India too is implementing what are known as Basel III norms to maintain balance sheets, the RBI issued guidelines to that effect in 2012. The norms are to be implemented by 2018. Then the Asset Quality Review commenced in 2015. It is now in the public sphere that numerous large projects had run aground, leading to stressed assets/ loans of banks and resulting in NPAs (Non Performing Assets) i.e., loans that cannot be recovered at all. The RBI held out deadlines to clean up balance sheets, nudged banks to treat some troubled loan accounts as bad and make provisions for them. According to reports, provisions against bad loans surged by 90% and aggregate net profit of the 39 listed banks fell 98% to Rs. 307 crore in the December quarter from Rs.16,806 crore in the year earlier. Twenty four public sector banks have reported an aggregate loss of Rs. 10,911 crore in the December quarter compared to a profit of Rs. 6,970.8 crore in the year-ago quarter. Gross NPAs of 39 listed banks surged to Rs. 4.38 trillion for the quarter ended 31 December.
Banks have loaned money to poor performing sectors like power, aviation, highways, micro-finance institutions, ports and telecommunication. Lending to small and medium enterprises (SMEs) and agriculture too has led to high levels of stress assets. Banks, it appears, were loaning money to corporations without diligent scrutiny of proposals and performances. Sluggish growth of the economy, domestic and global, does not offer any hope of turn around even if asset restructuring is extended.

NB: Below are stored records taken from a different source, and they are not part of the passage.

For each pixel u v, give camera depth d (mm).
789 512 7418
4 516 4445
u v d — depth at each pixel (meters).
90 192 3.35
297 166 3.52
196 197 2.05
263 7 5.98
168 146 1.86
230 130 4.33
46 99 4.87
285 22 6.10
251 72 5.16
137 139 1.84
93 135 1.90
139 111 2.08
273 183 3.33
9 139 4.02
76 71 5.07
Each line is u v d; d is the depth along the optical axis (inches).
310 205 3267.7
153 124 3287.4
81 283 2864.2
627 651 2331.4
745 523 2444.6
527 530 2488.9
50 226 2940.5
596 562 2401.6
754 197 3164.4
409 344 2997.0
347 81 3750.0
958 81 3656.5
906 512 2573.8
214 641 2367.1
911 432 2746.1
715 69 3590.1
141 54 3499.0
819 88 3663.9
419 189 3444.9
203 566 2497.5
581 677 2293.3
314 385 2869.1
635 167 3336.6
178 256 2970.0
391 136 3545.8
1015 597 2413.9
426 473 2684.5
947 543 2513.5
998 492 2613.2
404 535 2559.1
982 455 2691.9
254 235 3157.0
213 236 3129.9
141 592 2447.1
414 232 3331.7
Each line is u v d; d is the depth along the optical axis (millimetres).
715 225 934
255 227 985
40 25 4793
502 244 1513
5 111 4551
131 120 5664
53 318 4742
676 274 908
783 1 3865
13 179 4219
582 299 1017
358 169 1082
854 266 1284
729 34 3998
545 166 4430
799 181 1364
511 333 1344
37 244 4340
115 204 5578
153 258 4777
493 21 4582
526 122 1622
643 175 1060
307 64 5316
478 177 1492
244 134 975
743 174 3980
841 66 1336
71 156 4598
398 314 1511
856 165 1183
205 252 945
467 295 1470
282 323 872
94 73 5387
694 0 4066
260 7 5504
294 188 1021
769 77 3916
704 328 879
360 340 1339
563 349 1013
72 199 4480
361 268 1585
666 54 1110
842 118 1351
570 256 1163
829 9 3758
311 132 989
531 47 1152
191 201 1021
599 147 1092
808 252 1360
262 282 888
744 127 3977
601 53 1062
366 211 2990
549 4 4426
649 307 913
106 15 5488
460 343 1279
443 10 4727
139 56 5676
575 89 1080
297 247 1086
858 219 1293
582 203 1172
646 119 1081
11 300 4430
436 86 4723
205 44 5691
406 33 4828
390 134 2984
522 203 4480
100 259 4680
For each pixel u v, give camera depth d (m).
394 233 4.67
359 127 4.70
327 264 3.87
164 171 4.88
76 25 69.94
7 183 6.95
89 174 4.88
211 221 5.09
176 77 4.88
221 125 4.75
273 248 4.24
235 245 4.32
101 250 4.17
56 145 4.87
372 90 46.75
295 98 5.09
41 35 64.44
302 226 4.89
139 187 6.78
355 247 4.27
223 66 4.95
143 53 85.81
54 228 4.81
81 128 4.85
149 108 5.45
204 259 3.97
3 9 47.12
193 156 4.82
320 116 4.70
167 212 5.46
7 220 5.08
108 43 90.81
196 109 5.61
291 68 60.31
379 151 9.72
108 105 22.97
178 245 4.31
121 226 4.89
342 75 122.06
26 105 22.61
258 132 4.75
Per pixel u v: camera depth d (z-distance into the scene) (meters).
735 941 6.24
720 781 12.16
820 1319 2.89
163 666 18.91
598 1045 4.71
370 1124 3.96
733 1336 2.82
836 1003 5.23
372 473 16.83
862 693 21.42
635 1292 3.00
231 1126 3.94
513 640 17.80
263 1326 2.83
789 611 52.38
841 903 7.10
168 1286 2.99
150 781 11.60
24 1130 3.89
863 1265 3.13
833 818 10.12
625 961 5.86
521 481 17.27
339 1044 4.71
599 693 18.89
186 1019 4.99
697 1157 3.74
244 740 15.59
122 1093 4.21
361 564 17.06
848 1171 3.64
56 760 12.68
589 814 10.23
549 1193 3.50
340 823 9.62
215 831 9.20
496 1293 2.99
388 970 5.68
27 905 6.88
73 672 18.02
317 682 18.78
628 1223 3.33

In the wake of the public indignation that big business has made off with public money, the Supreme Court (while expressing serious concern over the rise in bad loans), has directed the Reserve Bank of India (RBI) to provide a list of companies that have defaulted on bank loans of over Rs. 500 crore. The apex court also asked the Reserve Bank of India (RBI) to provide a list of companies whose loans have been restructured under corporate debt restructuring schemes within six weeks.
There seems to have been desperate attempts to keep up economic growth by pumping the economy with bank credit (particularly between 2011-13). Bad loans of 39 major listed banks increased steadily from 2% of outstanding credit to about 5%. Since credit supply was booming, the absolute amount of NPAs became Rs. 3,41,641 crores by the end of 2015. This is about as much as the entire expenditure estimates of the union government of India’s Budget 2016 to fuel growth of some select companies. How will this cost of growth be accounted for?